"Я работаю спокойно, с неослабевающим пылом: хочу сделать здесь несколько последних вещей. Я работаю над холстом с розами на светло-зеленом фоне и над двумя холстами с букетами фиолетовых ирисов... Над ними я работаю с таким подъемом, что укладывать вещи мне кажется труднее, чем делать картины". И там же он пишет: "...последние дни мне кажутся настоящим откровением в области цвета. Я чувствую, дорогой брат, что в смысле своей работы крепче стою на ногах, чем до отъезда сюда, и что с моей стороны было бы черной неблагодарностью бранить юг" (633, 515).
Его "язык" оказывается достаточно гибким и разнообразным, чтобы выразить всю сложность и разносторонность его отношений с миром.
Такая способность изобразительных элементов рационально применяться или не применяться в виде готовых "формул" и живописных "шифров" говорит об их знаковом характере. В то же время сами эти знаки являются признаком противоречия между конкретностью предметного языка и экстатически-напряженной духовностью вангоговского восприятия. Еще немного - и такой "шифр" может отделиться от предмета, "заговорить" прямо о душе, минуя реальный мир вещей и видимостей. Однако сам Ван Гог этого шага не сделал. Во всяком случае, о его спиралях и вихрях, образующих "ореолы" вокруг предметов, нельзя еще сказать, что они непосредственно задуманы как знаки-"иероглифы", что имеет место у таких художников XX века, как Кандинский, Клее, Миро. От сверхпредметного мышления Ван Гога до беспредметного мышления названных художников - огромная дистанция, обусловленная качественными сдвигами в художественном сознании, происшедшими в XX веке.
Именно в напряженно взаимодействующих предметно-шифровых структурах поздних картин Ван Гога заключена особая выразительность его стиля. Если бы это были просто кипарисы или просто "знаки" - не было бы Ван Гога, реализующего насыщенно-смысловое содержание своего видения и восприятия в созданном им методе "перевода" духовного мира на язык живописи.
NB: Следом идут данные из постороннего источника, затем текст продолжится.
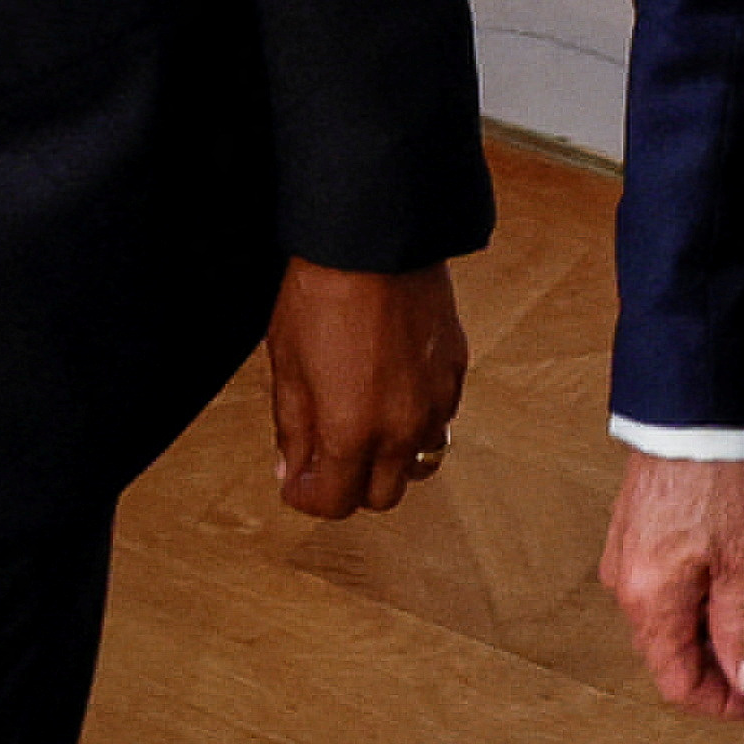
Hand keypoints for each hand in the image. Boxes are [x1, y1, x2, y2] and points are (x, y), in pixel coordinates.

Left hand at [266, 258, 468, 518]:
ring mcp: (436, 403)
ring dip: (389, 460)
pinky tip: (393, 394)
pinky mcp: (455, 374)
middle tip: (325, 460)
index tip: (297, 482)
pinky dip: (417, 423)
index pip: (334, 503)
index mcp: (352, 432)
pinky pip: (440, 421)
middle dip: (350, 486)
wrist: (374, 240)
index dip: (308, 497)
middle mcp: (401, 429)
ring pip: (418, 463)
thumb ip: (292, 428)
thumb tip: (292, 470)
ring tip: (364, 428)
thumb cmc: (323, 293)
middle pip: (381, 496)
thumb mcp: (288, 364)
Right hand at [599, 448, 743, 718]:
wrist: (692, 417)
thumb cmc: (720, 485)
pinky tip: (734, 580)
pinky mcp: (633, 538)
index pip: (678, 684)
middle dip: (722, 664)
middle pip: (672, 655)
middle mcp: (627, 589)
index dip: (723, 702)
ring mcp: (626, 561)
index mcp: (650, 603)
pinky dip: (699, 600)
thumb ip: (742, 631)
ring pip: (670, 623)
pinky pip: (664, 591)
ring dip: (714, 630)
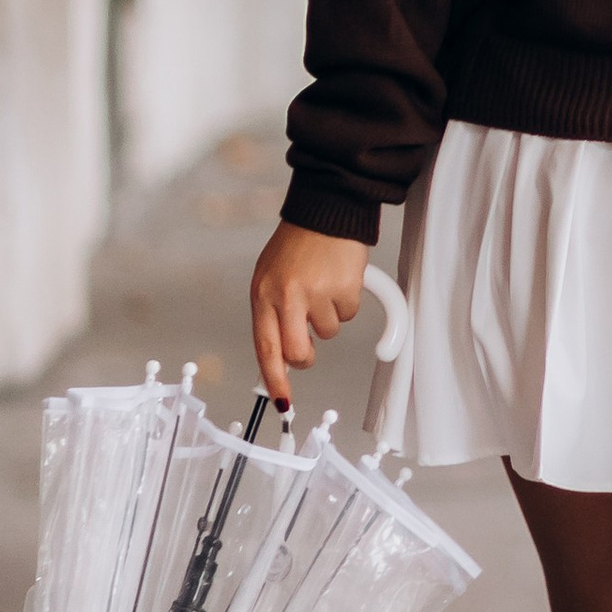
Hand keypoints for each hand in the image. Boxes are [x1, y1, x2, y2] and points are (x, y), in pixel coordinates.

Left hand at [250, 222, 372, 403]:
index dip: (274, 379)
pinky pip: (348, 314)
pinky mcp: (344, 288)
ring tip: (322, 286)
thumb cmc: (296, 246)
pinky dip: (345, 301)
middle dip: (307, 356)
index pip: (265, 348)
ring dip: (328, 315)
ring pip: (328, 332)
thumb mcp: (270, 277)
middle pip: (299, 353)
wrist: (325, 211)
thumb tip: (282, 355)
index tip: (283, 400)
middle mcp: (287, 296)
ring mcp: (316, 292)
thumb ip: (273, 314)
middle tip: (310, 342)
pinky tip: (337, 278)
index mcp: (263, 294)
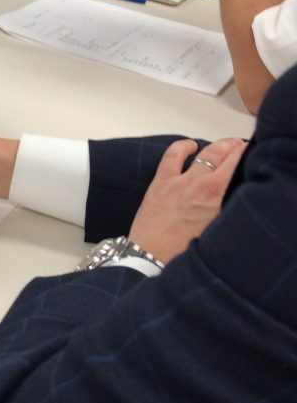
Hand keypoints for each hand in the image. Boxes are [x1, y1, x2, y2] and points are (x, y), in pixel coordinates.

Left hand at [129, 138, 247, 263]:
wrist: (152, 258)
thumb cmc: (184, 252)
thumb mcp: (217, 231)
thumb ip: (226, 209)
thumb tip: (234, 196)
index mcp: (217, 197)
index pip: (236, 164)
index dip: (245, 154)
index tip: (251, 152)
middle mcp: (200, 184)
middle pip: (222, 155)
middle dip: (234, 147)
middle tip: (241, 146)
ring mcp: (179, 181)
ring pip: (203, 153)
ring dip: (216, 146)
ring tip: (224, 145)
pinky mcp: (161, 182)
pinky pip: (172, 155)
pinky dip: (182, 146)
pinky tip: (190, 145)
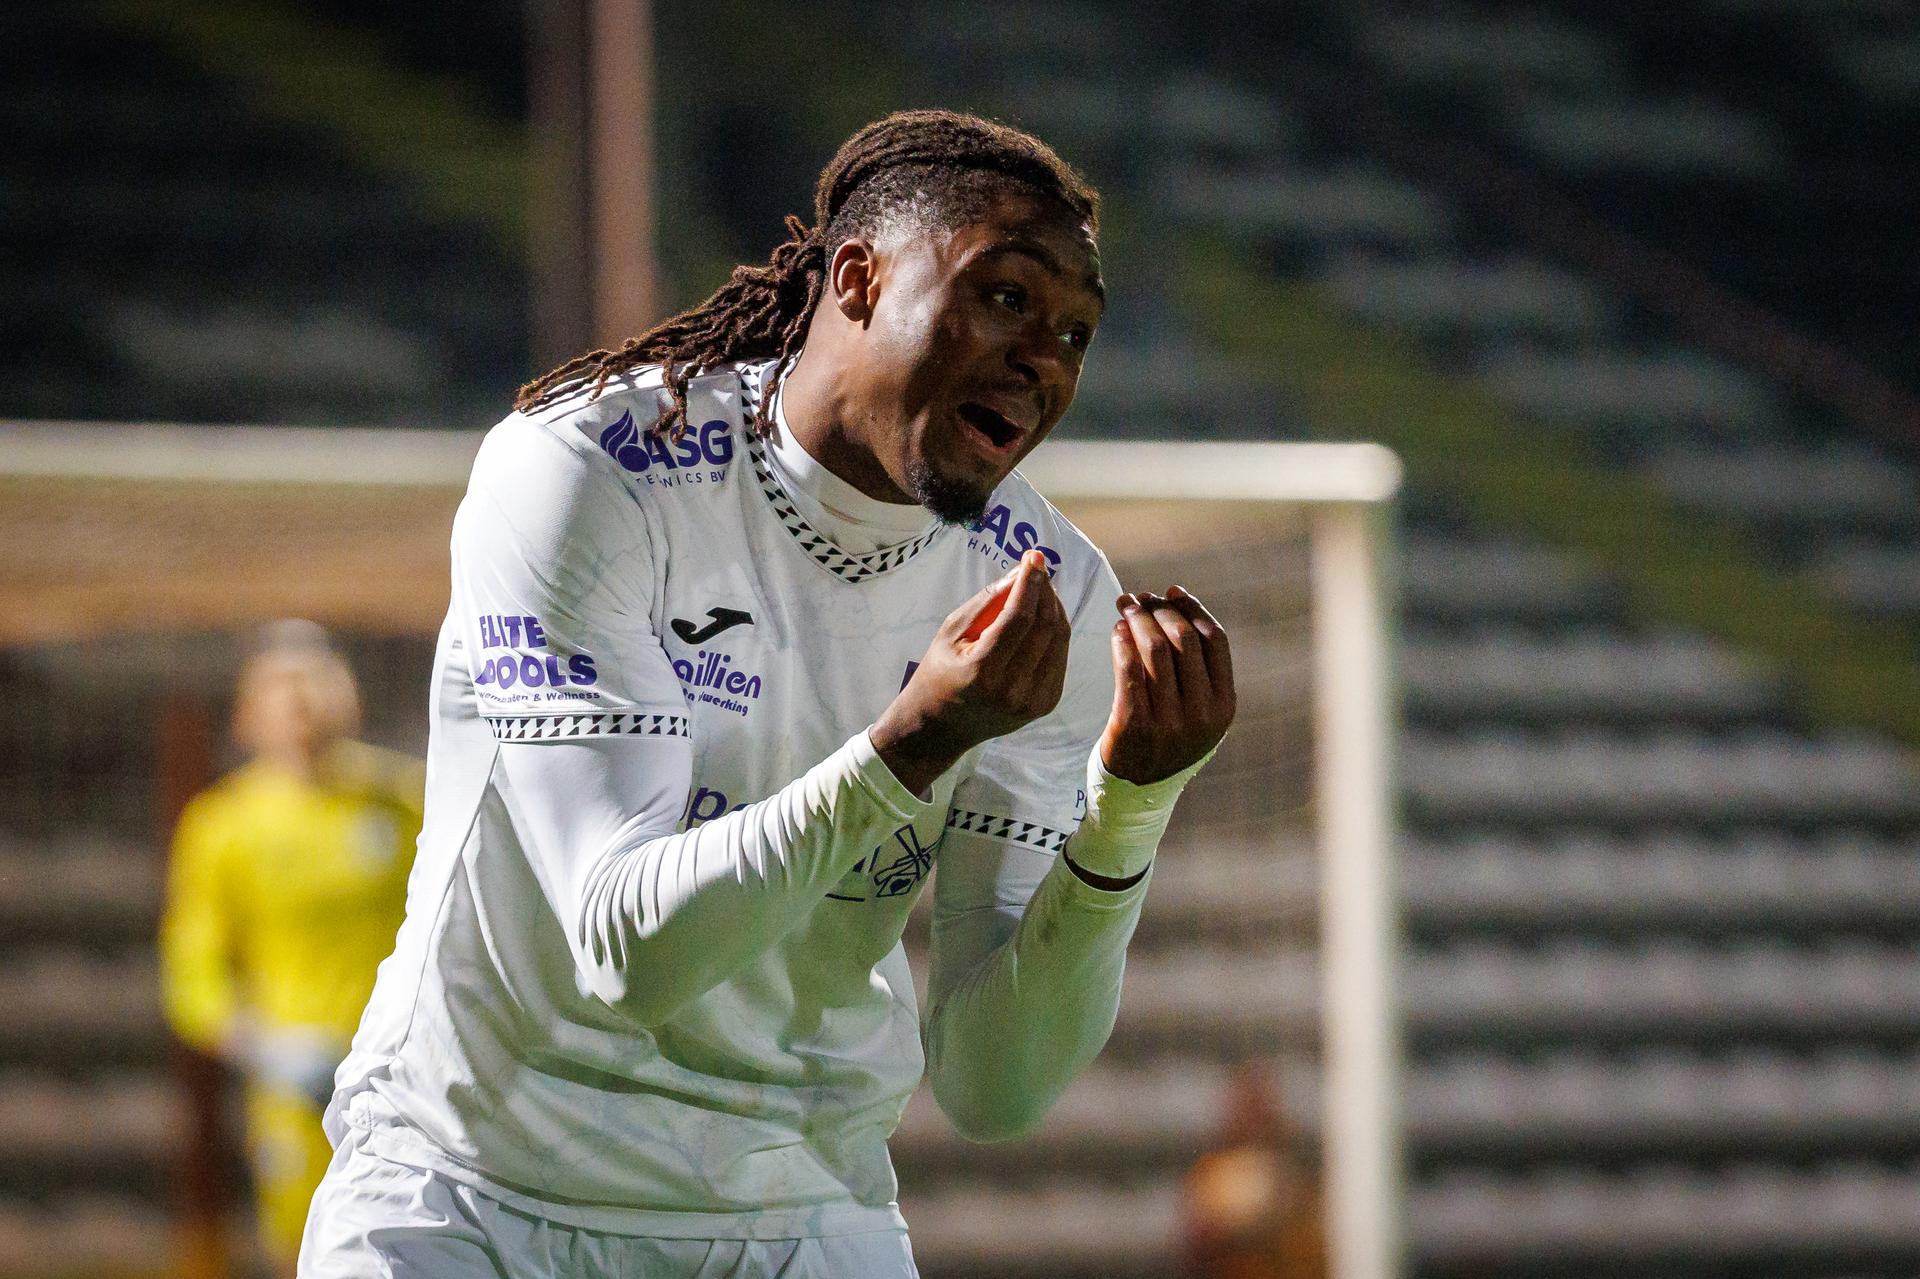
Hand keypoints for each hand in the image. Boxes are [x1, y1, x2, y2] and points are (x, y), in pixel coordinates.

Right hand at [872, 550, 1069, 795]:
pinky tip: (1044, 616)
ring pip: (1059, 640)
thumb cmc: (939, 673)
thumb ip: (986, 601)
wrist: (941, 728)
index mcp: (983, 671)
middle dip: (1045, 590)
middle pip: (1045, 627)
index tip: (1033, 557)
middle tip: (1038, 568)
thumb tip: (1021, 572)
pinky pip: (1059, 657)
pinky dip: (1056, 632)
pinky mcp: (1045, 704)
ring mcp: (1033, 701)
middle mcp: (1013, 689)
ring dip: (1055, 607)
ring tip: (1041, 588)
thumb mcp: (950, 632)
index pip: (1019, 618)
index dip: (1030, 583)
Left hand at [1099, 586, 1234, 783]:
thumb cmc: (1168, 740)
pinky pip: (1127, 670)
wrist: (1137, 794)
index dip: (1193, 608)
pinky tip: (1116, 630)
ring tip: (1125, 606)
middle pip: (1184, 639)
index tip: (1171, 591)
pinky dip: (1121, 643)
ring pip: (1154, 649)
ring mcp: (1168, 723)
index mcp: (1224, 707)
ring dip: (1137, 620)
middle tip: (1139, 597)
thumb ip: (1198, 670)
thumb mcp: (1199, 713)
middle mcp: (1201, 715)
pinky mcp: (1134, 726)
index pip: (1215, 641)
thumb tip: (1175, 603)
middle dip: (1160, 609)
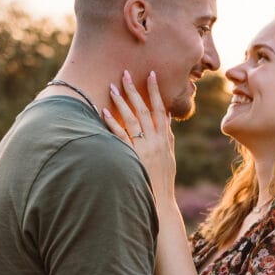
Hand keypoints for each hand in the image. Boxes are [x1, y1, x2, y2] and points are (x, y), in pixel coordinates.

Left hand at [102, 70, 176, 202]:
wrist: (160, 201)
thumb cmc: (163, 179)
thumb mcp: (170, 155)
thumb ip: (167, 134)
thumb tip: (166, 115)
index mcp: (164, 138)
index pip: (160, 109)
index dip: (155, 91)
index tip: (150, 74)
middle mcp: (154, 140)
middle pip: (144, 110)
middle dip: (135, 90)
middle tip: (125, 73)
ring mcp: (143, 148)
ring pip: (132, 119)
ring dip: (122, 102)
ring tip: (113, 87)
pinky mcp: (131, 157)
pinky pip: (120, 136)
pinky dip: (112, 122)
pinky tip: (104, 111)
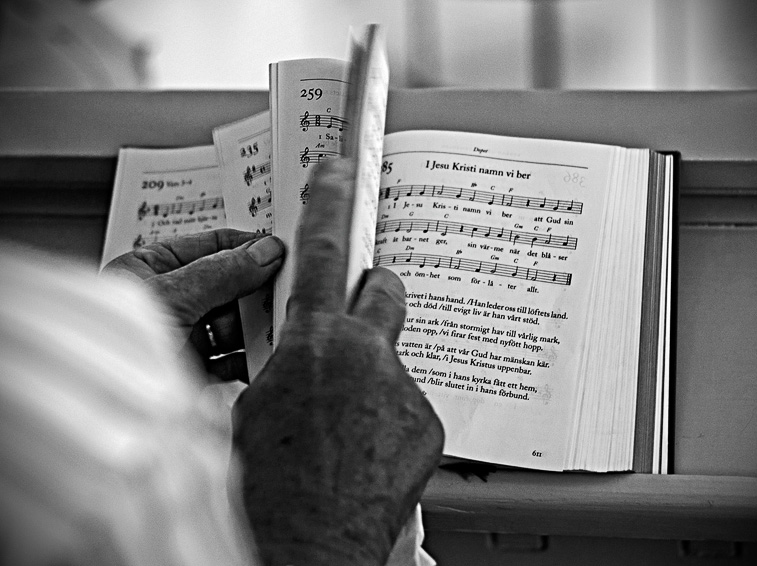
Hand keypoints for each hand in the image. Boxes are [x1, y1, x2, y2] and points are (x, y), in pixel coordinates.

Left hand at [102, 230, 283, 381]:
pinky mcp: (193, 373)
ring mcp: (183, 338)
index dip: (246, 246)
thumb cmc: (110, 347)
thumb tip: (264, 252)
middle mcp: (169, 302)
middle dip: (256, 292)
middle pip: (228, 287)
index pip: (209, 247)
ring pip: (234, 324)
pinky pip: (232, 360)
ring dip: (256, 328)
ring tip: (278, 328)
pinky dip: (251, 359)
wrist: (101, 414)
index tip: (280, 248)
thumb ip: (221, 273)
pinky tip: (265, 357)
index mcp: (150, 270)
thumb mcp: (171, 297)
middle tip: (284, 292)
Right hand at [232, 159, 443, 565]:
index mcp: (313, 344)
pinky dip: (385, 419)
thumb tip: (289, 363)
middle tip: (349, 322)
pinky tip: (362, 451)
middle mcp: (367, 357)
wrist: (309, 547)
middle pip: (383, 290)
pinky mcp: (427, 425)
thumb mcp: (247, 410)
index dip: (329, 202)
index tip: (339, 170)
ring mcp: (403, 390)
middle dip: (367, 295)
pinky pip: (404, 404)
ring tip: (343, 425)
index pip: (322, 251)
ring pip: (390, 358)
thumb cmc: (268, 489)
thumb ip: (278, 367)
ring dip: (369, 378)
Мы уже писали о том, что Ван Гог с самого начала поставил для себя проблему "перевода" идей и чувств на язык живописи, который должен "говорить" о нем с той степенью доходчивости и выразительности, которая присуща словесным речениям. Хоть он и писал, что "поэзия есть нечто более страшное, нежели живопись", которую он выбрал, "потому что художник ничего не говорит и молчит" (539, 400), - слово, язык было его стихией, даже когда он отказался от деятельности проповедника. Ему необходимо было выразиться не только живописно, но и словесно, чтобы зафиксировать обуревающие его чувства в словах и тем самым удостовериться в реальности своей внутренней жизни. Источником его живописи, как и писем, была рефлексия, которую романтики, кстати, считали источником языка. Отсюда - скорее бессознательно, чем сознательно, язык был для него образцом, по которому он моделировал свое понимание живописи, особенно в последний период. Именно это приближение к законам языка приводит к тому, что в тенденции все элементы живописи начинают приобретать непосредственно семантическое значение. Сначала это касалось предмета, потом цвета, наконец, самой фактуры.
"Сверхпредметная" выразительность изображения достигается Ван Гогом с помощью этих фактурных образований, благодаря чему между внутренним состоянием художника и внешним миром - предметом, событием устанавливается связь, создающая предпосылки не только для суггестивного цвета, но и суггестивной фактуры. Ван Гог имел все основания утверждать, что "выразить тоску можно и без всякой оглядки на Гефсиманский сад; а для того, чтобы создать нечто мирное, успокаивающее, нет необходимости изображать персонажи нагорной проповеди" (Б. 21, 566).